No, you haven't, but if you say that it was, it means, to me at least, that it no longer is.


----------



## majlo

Ben Jamin said:


> It depends of what you call facts. Seek for the words "I´m not an African-American" in the internet, and you´ll find hundreds of utterances about the controversies about that name. It is usually criticized for being excluding for some other groups that belong to the group "blacks", some people, for instance James Meredith, find as stigmatizing as any other name from the "euphemism threadmill". They just do not want to be classified as members of a race.



Just because someone doesn't want to be classified as a member of a race doesn't mean that it's a rule. As for seeking these words, I also have a suggestion: try seeking "Santa Claus exists" on the Internet.  To me a group of eccentrics isn't an assessing factor. I respect their opinion; I myself have my eccentricities, but that doesn't change the way the world is.


----------



## ><FISH'>

Ben Jamin said:


> It depends of what you call facts. Seek for the words "I´m not an African-American" in the internet, and you´ll find hundreds of utterances about the controversies about that name. It is usually criticized for being excluding for some other groups that belong to the group "blacks", some people, for instance James Meredith, find as stigmatizing as any other name from the "euphemism threadmill". They just do not want to be classified as members of a race. The majority however, choose the strategy of grouping around a racial flag. If you are interested in finding statistics, take the pain and find out what you need, but do not attack people for "misleading".

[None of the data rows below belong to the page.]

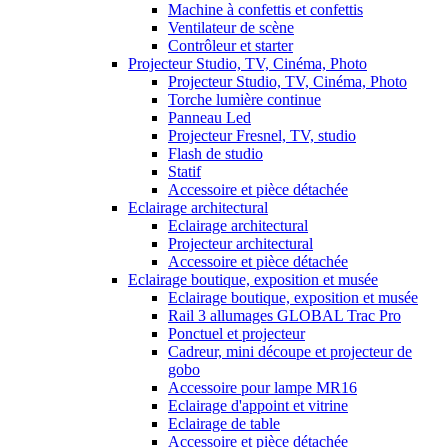
Machine à confettis et confettis
Ventilateur de scène
Contrôleur et starter
Projecteur Studio, TV, Cinéma, Photo
Projecteur Studio, TV, Cinéma, Photo
Torche lumière continue
Panneau Led
Projecteur Fresnel, TV, studio
Flash de studio
Statif
Accessoire et pièce détachée
Eclairage architectural
Eclairage architectural
Projecteur architectural
Accessoire et pièce détachée
Eclairage boutique, exposition et musée
Eclairage boutique, exposition et musée
Rail 3 allumages GLOBAL Trac Pro
Ponctuel et projecteur
Cadreur, mini découpe et projecteur de
gobo
Accessoire pour lampe MR16
Eclairage d'appoint et vitrine
Eclairage de table
Accessoire et pièce détachée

"African-American" is not just an ethnic designation; to many it is actually a proclamation of which culture they belong to, of which some people can be very defensive about. Hundreds of years of living in a place and undergoing vast segregation will undoubtedly form a culture of its own, and that culture will still persist for decades, maybe centuries, to come. Someone like, for example, the current U.S President can ethnically call himself "African-American", but based on culture he would not be considered so, since his parents are white American and first generation Kenyan.


----------